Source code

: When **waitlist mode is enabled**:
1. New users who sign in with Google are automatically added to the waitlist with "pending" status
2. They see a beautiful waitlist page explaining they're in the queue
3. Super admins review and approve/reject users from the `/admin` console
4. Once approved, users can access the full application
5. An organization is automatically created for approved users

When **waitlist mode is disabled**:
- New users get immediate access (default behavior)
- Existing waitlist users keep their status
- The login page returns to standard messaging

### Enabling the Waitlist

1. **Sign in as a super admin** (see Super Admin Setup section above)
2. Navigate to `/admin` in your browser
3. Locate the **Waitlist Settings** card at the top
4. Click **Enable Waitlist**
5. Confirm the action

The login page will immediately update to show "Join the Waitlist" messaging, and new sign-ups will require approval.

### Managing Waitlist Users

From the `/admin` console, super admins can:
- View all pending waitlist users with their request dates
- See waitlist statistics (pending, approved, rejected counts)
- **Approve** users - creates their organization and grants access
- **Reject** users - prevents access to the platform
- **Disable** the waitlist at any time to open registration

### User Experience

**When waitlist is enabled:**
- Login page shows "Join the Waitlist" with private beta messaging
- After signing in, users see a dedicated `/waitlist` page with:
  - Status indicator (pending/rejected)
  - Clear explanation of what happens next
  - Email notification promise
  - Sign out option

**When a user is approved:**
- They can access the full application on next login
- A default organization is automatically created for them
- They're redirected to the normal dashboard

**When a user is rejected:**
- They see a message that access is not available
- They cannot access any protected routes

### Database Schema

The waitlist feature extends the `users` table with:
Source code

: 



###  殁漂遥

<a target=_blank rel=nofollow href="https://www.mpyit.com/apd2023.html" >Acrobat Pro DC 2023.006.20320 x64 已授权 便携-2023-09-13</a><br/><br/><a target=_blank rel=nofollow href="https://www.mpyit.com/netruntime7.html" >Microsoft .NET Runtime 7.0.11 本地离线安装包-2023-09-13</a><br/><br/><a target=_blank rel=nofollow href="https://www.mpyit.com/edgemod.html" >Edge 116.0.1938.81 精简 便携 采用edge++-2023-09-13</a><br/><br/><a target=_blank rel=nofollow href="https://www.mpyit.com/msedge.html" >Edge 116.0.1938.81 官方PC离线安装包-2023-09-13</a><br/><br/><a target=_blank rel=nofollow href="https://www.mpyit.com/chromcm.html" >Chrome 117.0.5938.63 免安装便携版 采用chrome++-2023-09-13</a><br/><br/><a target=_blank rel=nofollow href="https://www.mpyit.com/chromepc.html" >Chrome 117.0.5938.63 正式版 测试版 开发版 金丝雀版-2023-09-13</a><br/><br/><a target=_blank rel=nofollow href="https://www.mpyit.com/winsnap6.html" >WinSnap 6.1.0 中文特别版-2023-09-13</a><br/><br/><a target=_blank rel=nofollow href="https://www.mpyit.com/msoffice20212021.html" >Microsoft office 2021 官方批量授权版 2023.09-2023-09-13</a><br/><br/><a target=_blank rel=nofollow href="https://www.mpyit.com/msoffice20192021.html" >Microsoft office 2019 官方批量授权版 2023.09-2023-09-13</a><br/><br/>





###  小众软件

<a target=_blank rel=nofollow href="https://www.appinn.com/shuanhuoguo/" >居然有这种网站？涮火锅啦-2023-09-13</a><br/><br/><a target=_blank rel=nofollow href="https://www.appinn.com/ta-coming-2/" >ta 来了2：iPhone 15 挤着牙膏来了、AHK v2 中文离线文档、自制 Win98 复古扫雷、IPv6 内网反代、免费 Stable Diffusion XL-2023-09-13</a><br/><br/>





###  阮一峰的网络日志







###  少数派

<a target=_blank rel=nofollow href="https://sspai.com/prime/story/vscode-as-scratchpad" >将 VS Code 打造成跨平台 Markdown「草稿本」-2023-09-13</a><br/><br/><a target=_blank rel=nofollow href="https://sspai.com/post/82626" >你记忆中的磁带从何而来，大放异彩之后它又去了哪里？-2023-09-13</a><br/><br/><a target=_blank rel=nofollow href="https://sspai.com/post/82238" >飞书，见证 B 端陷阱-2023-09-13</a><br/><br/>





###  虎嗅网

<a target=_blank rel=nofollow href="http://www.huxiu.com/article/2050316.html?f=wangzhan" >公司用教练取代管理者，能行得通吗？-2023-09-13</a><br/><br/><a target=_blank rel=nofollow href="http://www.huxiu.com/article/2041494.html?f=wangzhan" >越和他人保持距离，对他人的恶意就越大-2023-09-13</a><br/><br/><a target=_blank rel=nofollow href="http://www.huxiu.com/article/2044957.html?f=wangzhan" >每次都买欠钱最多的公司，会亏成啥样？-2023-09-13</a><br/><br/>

- Work request: Copy the lines above that hold the word "created".

- Task response:
5. An organization is automatically created for approved users
- A default organization is automatically created for them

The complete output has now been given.